■ WORK INSTRUCTIONS:
Go through the entries below and collect each line with the string "serve" in it.

※ ※ ※

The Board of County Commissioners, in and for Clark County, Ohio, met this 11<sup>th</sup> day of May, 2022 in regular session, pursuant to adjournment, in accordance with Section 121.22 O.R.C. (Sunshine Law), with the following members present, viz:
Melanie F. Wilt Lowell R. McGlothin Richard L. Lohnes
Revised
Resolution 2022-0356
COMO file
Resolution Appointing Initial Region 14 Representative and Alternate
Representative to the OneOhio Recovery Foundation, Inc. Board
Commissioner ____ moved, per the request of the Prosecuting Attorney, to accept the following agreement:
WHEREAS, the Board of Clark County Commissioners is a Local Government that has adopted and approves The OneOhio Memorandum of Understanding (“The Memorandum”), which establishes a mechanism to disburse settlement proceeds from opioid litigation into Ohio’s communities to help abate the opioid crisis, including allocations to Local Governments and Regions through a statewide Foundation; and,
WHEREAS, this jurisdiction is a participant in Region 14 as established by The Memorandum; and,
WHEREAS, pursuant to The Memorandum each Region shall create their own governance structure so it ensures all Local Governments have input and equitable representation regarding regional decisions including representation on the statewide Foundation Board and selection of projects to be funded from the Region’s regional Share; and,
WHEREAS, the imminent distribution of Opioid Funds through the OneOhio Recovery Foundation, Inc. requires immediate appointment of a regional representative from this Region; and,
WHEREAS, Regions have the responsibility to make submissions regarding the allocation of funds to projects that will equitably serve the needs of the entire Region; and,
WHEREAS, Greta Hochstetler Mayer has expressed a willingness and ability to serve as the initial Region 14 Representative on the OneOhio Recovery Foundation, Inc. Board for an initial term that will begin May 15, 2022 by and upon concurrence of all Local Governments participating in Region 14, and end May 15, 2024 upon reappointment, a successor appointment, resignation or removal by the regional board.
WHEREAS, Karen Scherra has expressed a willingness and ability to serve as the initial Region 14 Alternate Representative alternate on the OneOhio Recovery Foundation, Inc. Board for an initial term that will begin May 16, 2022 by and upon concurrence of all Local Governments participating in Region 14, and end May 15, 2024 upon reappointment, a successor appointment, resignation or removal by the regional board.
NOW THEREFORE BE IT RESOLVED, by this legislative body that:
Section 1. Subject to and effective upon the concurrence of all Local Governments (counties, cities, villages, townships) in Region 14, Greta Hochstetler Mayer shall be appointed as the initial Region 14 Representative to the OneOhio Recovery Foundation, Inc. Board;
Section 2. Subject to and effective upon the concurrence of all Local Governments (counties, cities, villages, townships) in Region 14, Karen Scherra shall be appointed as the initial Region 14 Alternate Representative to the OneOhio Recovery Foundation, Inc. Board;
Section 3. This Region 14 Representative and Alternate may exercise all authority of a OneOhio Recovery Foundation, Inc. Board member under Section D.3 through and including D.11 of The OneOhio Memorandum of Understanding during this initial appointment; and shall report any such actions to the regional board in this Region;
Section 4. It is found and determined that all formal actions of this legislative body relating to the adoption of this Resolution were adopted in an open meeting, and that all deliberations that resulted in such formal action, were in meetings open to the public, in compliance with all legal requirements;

※ ※ ※

■ ANSWER SECTION:
WHEREAS, Regions have the responsibility to make submissions regarding the allocation of funds to projects that will equitably serve the needs of the entire Region; and,
WHEREAS, Greta Hochstetler Mayer has expressed a willingness and ability to serve as the initial Region 14 Representative on the OneOhio Recovery Foundation, Inc. Board for an initial term that will begin May 15, 2022 by and upon concurrence of all Local Governments participating in Region 14, and end May 15, 2024 upon reappointment, a successor appointment, resignation or removal by the regional board.
WHEREAS, Karen Scherra has expressed a willingness and ability to serve as the initial Region 14 Alternate Representative alternate on the OneOhio Recovery Foundation, Inc. Board for an initial term that will begin May 16, 2022 by and upon concurrence of all Local Governments participating in Region 14, and end May 15, 2024 upon reappointment, a successor appointment, resignation or removal by the regional board.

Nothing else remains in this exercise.